Word Embedding for Social Sciences: An Interdisciplinary Survey
Akira Matsui, Emilio Ferrara
TL;DR
The paper tackles the fragmentation of word-embedding literature across social sciences and proposes an integrative survey with a taxonomy centered on word2vec applications. It surveys diverse studies, categorizing them by research topics and nine analysis-method labels, including Pre-trained models, Overfitting, Working Variables, Reference Words, and Non-text data usage, with a mathematical grounding in SGNS learning. A representative simple experiment demonstrates that cosine similarity and Euclidean distance can yield different results, underscoring the importance of metric choice. The work highlights a shift toward non-text data and emphasizes cross-disciplinary communication to improve methodological clarity and transferability. Together, the taxonomy and empirical insights provide practical guidance for social scientists applying word embeddings and for method developers refining alignment and interpretation across domains.
Abstract
To extract essential information from complex data, computer scientists have been developing machine learning models that learn low-dimensional representation mode.
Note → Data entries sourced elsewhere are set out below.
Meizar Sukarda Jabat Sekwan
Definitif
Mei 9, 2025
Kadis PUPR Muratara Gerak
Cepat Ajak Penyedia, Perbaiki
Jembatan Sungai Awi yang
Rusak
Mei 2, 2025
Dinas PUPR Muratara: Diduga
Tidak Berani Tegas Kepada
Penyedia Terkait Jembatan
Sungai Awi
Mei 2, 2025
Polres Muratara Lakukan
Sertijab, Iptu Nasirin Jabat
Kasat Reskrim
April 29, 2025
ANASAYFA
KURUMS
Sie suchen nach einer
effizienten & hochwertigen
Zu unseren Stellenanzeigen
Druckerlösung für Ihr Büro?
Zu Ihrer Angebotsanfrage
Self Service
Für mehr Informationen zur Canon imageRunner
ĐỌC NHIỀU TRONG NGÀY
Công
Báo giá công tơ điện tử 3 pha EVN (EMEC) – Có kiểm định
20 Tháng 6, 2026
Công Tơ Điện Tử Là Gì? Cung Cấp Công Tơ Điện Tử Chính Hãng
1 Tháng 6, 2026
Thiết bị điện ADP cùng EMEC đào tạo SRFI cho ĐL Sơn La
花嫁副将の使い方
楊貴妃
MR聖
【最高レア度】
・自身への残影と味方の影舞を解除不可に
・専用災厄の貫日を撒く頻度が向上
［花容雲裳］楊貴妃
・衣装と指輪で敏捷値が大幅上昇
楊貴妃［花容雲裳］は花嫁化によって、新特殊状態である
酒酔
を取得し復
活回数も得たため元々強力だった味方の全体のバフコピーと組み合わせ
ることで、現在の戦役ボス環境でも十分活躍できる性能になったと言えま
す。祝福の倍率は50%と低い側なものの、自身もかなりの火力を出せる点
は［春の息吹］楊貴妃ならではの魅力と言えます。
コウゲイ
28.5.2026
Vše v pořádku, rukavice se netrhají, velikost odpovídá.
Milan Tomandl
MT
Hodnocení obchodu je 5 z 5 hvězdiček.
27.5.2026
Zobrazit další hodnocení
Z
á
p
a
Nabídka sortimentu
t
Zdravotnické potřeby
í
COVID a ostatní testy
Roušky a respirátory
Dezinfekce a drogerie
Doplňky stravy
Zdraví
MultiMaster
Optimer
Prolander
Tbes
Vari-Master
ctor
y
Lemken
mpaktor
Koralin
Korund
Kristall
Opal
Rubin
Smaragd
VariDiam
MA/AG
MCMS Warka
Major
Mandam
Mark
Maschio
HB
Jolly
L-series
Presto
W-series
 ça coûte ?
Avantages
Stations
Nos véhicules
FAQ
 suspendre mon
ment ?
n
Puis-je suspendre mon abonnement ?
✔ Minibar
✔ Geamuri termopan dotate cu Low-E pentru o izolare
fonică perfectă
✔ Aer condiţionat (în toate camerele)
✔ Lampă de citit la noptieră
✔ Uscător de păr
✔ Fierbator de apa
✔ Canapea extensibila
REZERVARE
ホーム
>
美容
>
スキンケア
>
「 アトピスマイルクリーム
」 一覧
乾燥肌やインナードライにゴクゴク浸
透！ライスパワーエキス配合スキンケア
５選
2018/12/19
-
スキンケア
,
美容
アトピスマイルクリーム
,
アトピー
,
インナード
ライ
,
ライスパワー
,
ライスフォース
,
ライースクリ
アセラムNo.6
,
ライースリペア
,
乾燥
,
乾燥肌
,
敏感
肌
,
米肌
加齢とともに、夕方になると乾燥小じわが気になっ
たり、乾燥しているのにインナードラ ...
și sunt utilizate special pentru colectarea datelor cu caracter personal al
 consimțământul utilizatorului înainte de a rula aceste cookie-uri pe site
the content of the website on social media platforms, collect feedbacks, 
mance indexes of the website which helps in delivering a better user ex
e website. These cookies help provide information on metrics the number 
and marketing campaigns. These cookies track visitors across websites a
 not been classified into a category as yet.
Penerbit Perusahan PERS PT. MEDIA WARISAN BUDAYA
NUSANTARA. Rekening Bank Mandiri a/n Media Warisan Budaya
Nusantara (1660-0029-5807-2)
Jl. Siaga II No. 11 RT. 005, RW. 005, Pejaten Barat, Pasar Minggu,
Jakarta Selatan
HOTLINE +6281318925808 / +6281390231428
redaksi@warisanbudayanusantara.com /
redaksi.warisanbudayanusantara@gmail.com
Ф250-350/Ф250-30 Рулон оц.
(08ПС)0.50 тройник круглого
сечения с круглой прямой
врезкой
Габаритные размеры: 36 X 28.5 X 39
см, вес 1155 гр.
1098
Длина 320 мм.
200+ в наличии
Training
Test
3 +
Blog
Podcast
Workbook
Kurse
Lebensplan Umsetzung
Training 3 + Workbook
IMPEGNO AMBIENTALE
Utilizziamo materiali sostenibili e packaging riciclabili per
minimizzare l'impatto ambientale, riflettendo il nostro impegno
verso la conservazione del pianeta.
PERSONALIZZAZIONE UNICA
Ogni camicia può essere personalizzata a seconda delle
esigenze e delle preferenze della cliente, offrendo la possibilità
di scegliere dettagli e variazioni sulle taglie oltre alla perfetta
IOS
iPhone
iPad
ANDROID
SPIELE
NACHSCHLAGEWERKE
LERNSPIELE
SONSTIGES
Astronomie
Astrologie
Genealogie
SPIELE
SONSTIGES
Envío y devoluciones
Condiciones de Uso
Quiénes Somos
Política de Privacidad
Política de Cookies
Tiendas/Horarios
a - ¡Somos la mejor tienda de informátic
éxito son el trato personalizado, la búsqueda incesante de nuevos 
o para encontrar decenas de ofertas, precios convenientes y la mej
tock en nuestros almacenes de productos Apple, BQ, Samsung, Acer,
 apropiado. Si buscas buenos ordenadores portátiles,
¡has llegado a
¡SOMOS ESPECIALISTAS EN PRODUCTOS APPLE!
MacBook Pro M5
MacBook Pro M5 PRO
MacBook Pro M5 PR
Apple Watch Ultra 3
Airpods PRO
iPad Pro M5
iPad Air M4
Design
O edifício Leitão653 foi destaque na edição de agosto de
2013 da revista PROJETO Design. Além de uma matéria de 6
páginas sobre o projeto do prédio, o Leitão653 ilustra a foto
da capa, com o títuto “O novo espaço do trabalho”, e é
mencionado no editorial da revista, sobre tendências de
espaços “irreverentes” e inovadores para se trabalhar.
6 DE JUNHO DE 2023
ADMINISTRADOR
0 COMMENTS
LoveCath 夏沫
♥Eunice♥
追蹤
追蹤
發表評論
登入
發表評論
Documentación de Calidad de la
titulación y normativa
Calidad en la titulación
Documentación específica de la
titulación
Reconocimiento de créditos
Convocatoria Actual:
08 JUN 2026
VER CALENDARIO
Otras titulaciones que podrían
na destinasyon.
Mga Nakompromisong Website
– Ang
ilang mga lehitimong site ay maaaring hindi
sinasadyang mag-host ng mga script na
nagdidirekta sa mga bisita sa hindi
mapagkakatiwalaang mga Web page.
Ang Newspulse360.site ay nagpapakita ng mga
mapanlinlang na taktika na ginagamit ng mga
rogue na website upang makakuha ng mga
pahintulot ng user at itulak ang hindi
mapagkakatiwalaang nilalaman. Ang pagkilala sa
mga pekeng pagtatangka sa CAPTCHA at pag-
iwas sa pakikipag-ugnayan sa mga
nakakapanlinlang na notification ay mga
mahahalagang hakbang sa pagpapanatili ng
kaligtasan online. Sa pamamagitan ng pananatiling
From such advances in machine learning research, not only computer scientists but also social scientists have benefited and advanced their research because human behavior or social phenomena lies in complex data. However, this emerging trend is not well documented because different social science fields rarely cover each other's work, resulting in fragmented knowledge in the literature. To document this emerging trend, we survey recent studies that apply word embedding techniques to human behavior mining. We built a taxonomy to illustrate the methods and procedures used in the surveyed papers, aiding social science researchers in contextualizing their research within the literature on word embedding applications. This survey also conducts a simple experiment to warn that common similarity measurements used in the literature could yield different results even if they return consistent results at an aggregate level.